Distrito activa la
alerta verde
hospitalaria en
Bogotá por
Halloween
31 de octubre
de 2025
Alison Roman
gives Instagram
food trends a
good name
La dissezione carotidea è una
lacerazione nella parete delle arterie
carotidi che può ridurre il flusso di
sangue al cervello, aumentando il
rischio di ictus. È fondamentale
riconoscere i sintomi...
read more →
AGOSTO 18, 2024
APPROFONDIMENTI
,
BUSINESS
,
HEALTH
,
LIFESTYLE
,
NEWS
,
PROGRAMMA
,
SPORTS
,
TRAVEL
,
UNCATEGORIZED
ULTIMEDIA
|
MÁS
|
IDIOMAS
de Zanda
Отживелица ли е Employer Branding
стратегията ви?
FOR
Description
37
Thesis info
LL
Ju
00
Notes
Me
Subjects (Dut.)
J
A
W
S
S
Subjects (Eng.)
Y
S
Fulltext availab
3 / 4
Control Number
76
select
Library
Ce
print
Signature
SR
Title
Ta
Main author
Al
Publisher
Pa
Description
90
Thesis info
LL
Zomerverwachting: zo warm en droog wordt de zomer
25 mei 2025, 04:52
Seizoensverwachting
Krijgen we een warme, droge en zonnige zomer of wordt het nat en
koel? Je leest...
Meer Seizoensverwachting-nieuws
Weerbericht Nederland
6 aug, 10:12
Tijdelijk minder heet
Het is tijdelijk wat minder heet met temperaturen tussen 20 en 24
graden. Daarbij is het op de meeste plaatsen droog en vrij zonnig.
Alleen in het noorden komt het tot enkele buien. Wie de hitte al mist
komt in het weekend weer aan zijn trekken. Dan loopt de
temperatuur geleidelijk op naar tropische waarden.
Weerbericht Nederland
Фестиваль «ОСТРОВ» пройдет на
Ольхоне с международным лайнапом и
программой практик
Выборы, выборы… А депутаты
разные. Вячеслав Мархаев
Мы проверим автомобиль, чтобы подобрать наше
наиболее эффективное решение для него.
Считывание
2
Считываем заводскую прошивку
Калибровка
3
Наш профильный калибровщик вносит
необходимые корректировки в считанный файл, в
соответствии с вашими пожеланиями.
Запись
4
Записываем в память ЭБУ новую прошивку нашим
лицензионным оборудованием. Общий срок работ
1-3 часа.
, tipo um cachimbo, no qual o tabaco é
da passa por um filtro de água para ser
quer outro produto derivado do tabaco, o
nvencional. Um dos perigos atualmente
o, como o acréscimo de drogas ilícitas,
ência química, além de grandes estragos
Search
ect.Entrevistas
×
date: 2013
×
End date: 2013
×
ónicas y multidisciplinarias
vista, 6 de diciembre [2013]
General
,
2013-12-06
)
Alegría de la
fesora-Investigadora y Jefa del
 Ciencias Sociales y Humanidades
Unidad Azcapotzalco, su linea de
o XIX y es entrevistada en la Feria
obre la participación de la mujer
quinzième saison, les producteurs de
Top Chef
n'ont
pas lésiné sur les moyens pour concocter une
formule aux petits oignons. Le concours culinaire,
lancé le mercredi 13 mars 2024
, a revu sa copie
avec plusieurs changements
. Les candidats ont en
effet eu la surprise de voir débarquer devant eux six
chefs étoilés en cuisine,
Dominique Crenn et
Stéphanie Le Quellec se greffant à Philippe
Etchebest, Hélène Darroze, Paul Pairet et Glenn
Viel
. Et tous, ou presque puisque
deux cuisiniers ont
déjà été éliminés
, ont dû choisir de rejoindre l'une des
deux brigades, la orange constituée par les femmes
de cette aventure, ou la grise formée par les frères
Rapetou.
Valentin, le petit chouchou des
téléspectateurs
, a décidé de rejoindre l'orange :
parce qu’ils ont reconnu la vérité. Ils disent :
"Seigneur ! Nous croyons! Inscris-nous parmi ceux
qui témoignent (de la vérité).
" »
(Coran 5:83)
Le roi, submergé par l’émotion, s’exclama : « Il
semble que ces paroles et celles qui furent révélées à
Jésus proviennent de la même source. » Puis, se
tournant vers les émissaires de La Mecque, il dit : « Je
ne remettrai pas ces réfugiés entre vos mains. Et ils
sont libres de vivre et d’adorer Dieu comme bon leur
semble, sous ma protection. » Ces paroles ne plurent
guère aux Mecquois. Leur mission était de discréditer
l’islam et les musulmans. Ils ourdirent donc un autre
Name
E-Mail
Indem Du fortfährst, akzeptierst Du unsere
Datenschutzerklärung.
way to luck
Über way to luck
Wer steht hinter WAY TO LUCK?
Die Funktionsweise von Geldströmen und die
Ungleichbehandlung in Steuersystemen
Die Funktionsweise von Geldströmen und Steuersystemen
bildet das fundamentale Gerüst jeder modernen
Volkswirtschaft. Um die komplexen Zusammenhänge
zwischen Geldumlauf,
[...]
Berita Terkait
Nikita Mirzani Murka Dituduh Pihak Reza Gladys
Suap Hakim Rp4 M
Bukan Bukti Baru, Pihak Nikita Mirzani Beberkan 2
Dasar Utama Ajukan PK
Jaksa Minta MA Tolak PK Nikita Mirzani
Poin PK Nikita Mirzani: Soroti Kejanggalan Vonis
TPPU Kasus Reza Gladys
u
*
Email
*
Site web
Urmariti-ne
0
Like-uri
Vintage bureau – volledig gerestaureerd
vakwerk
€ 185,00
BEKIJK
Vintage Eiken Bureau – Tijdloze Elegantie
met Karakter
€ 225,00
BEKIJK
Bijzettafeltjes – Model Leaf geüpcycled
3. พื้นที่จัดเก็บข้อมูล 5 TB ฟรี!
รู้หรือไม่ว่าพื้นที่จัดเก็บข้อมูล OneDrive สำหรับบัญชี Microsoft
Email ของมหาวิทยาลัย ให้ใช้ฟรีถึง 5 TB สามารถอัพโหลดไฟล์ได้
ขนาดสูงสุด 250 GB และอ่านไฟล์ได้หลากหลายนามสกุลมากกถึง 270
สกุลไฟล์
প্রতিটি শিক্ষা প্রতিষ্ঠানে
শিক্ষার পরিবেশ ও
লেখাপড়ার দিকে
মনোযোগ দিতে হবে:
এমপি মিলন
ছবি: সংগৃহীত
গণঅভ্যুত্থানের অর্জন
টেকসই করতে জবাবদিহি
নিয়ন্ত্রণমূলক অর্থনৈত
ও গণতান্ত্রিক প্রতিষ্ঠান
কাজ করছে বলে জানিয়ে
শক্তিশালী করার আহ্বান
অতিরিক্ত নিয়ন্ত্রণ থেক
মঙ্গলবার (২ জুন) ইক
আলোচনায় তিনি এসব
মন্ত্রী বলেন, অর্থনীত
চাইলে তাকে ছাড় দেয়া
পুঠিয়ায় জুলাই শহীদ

──────────────────────────────

Wherever the string "zomer" occurs in the listing, return the line it sits on.

Answer:
Zomerverwachting: zo warm en droog wordt de zomer
Krijgen we een warme, droge en zonnige zomer of wordt het nat en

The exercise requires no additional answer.